* [TASK REQUIREMENTS]
Find every line in the rows below that contains the word "امتیاز", and copy each one.

Items listed in a dataset

# # # #

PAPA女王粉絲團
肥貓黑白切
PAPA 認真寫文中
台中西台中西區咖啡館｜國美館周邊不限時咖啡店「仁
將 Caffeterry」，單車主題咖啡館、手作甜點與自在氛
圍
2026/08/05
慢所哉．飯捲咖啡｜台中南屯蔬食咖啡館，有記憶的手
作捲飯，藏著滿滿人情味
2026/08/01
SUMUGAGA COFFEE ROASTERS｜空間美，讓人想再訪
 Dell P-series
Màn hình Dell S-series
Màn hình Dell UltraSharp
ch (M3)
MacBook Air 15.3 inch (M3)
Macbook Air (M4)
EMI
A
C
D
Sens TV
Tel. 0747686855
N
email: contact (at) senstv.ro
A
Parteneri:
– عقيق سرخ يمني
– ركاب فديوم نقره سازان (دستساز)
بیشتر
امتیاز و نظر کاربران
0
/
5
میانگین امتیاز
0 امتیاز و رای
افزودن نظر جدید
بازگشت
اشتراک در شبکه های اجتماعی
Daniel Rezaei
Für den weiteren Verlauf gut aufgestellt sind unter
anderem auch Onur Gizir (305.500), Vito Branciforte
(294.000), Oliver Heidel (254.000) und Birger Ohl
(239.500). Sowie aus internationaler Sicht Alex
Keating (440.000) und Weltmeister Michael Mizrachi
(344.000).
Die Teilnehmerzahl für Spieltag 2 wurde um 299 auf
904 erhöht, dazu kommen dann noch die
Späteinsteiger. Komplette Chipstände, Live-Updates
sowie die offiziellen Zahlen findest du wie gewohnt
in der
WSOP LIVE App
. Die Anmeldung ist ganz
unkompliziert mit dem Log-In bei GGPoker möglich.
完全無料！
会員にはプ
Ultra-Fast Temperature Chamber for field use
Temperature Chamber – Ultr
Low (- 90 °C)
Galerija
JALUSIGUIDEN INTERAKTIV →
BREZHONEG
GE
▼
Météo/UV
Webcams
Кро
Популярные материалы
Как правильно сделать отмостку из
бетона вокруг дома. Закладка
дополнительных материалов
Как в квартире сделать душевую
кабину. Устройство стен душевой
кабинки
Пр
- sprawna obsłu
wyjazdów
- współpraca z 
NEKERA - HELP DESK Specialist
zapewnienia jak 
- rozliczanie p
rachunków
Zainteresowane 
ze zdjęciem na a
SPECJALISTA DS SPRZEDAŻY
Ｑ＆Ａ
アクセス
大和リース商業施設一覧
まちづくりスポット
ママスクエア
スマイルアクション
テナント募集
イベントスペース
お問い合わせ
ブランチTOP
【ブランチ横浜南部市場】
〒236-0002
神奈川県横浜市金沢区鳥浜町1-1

# # # #

* [YOUR SOLUTION]
امتیاز و نظر کاربران
میانگین امتیاز
0 امتیاز و رای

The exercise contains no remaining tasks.